CBD affects multiple sets of receptors throughout the body by exerting indirect influence on these receptors, thereby increasing the levels of endocannabinoids produced naturally by the body. While CBD doesn't get you high or intoxicated, it has been known to provide a sense of calm, relaxation, and well-being. CBD can make some people feel sleepy, relaxed, generally at easy, happy, or even energetic. In addition to a feeling of relaxation, smoking CBD has been noted to provide quick relief of swelling and pain.
Methods for Smoking
Raw Hemp Flowers containing CBD can be smoked in many modern ways, including pipes, hand-rolled cigarettes (joints) or filled into pre-rolled tubes like cigarettes. Another method that might appeal to those that are not interested in smoking using these forms, is a traditional method used in Ayurvedic treatment called“Dhoomapana” or “dhoomapanam”(meaning smoking).
This method is used for both preventive and therapeutic purposes and includes smoking the leaves or other parts of medicinal plants. These plant materials are burned in an open vessel with a funnel type covering and a small opening at the top where the medicated fumes exit. Here, the individual is kept in a certain position, usually required to sit straight, attentive, with his/her mouth open. The fumes exiting are inhaled through one of the nostrils while the other nostril is closed and this is then exhaled from the mouth. The same process is followed alternatively using the other nostril. Inhalation should be done three times – inhaling the smoke and letting it out together form one bout; three such bouts should be done each time.

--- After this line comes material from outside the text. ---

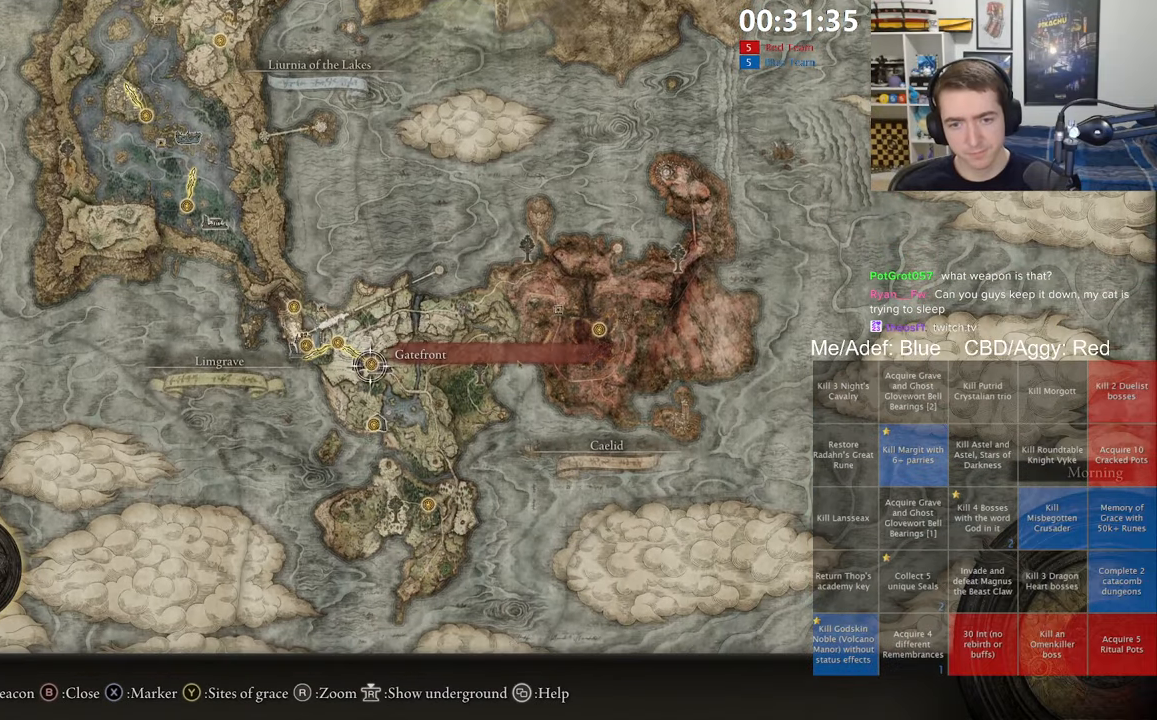
{"dt_ms": 500, "buttons": [], "left_stick": "center", "right_stick": "center", "events": []}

In Ayurvedic practices this is a fine treatment for various sinus and respiratory diseases. Acute sinusitis, asthma, sneezing, infections of the lower respiratory tract, cough etc are treated using Dhoomapan. The removal of mucous toxins also rejuvenates the person’s mental status by giving him/her a total feeling of freshness. The smoke helps to dry the excess mucous, and also lowers the pain-causing inflammations of the sinus cavities and respiratory tract. The herbs and spices used in the procedure have special properties to act against the mucous wastes.
as a Tobacco replacement
Although cannabis has long been considered as a “drug of abuse”, in recent years an increasing number of studies published in the biomedical literature indicate that either the plant itself or some of its compounds may be of use in treating addictions. For example, a recent review sets out the current evidence on the involvement of the endocannabinoid system in modulating addictive behaviour, looking at the results of research with animals on the potential role of some cannabinoids in treating psychostimulant addiction.
Some evidence from clinical trials suggests that one among the numerous benefits of CBD is an aid to those who wish to quit smoking cigarettes. A 2013 study by researchers at the University College of London showed CBD significantly reduced the number of cigarettes smoked by study participants by roughly 40%.
Also, a survey of more than 5,000 CBD users found that 24% have used it to quit smoking and replace cigarettes with smoking hemp or vaping, according to data from market research firm Brightfield Group. What’s more, 41% of quitters have replaced tobacco entirely with hemp CBD, according to the same report. Tobacco use costs nearly $300 billion a year in direct health care and lost productivity, according to former Food and Drug Administration commissioner Scott Gottlieb. And 480,000 Americans die every year from tobacco use, mainly from smoking cigarettes, according to the FDA.